**RECORDED INFORMATION:**
──────────

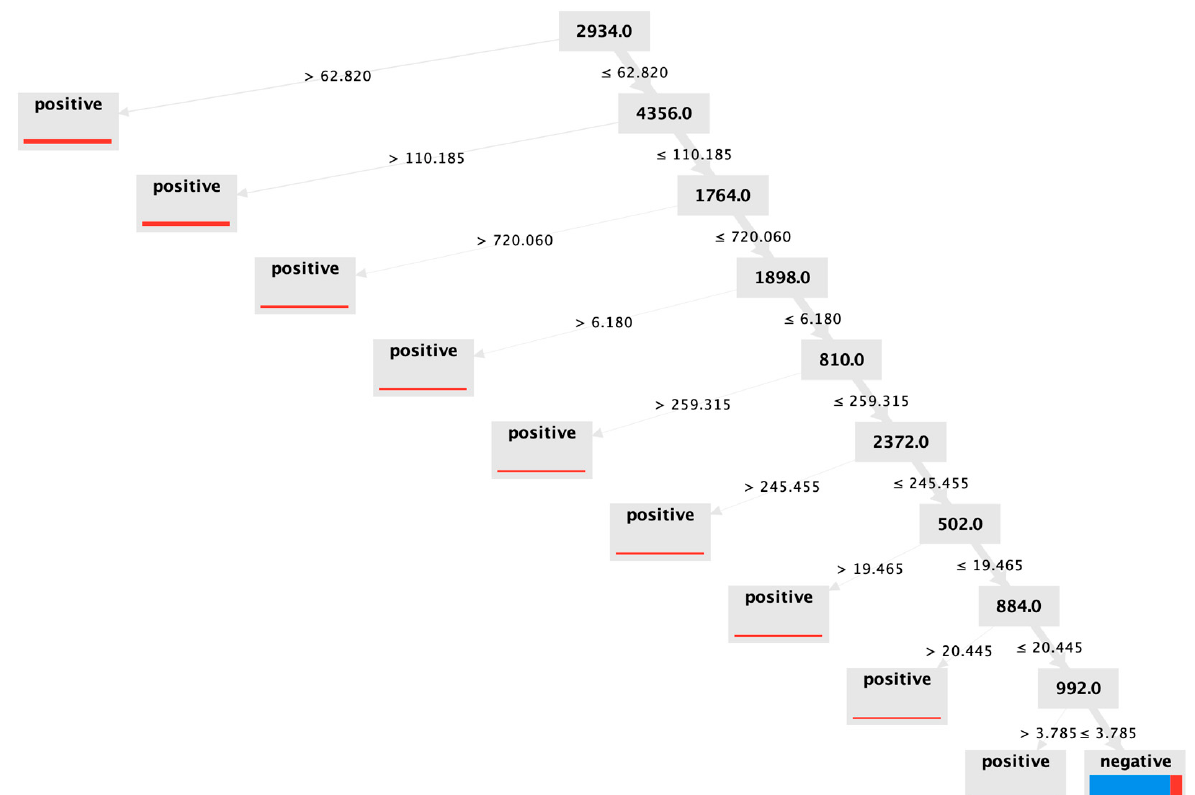
Figure 2. Decision tree model generated by RapidMiner for the learning/training set. The numbers within grey boxes represent m/z values from MALDI spectra—thus they are useful guides to identify potential biomarkers indicative of mastitis. This decision tree represents the model, trained from 226 samples of known SCC. In the bottom right corner, 129/148 samples were correctly sorted as negative. Conversely, 78/97 positive samples were correctly sorted during model building.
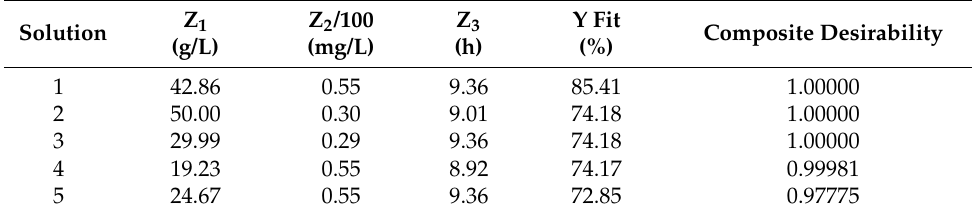
Figure 5. Surface plot ( left ) and contour plot ( right )—efficiency (Y) vs. BRed dye concentration (Z 2 )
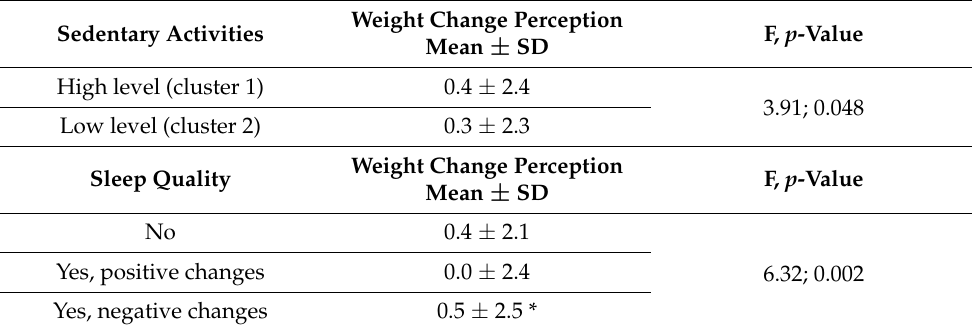
Table 3. Effects of sedentary activities during COVID-19 lockdown and sleep quality on weight change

──────────

**EXERCISE DESCRIPTION:** Check each line above for the word "right" and copy every line that has it.

**WRITTEN RESPONSE:**
Figure 2. Decision tree model generated by RapidMiner for the learning/training set. The numbers within grey boxes represent m/z values from MALDI spectra—thus they are useful guides to identify potential biomarkers indicative of mastitis. This decision tree represents the model, trained from 226 samples of known SCC. In the bottom right corner, 129/148 samples were correctly sorted as negative. Conversely, 78/97 positive samples were correctly sorted during model building.
Figure 5. Surface plot ( left ) and contour plot ( right )—efficiency (Y) vs. BRed dye concentration (Z 2 )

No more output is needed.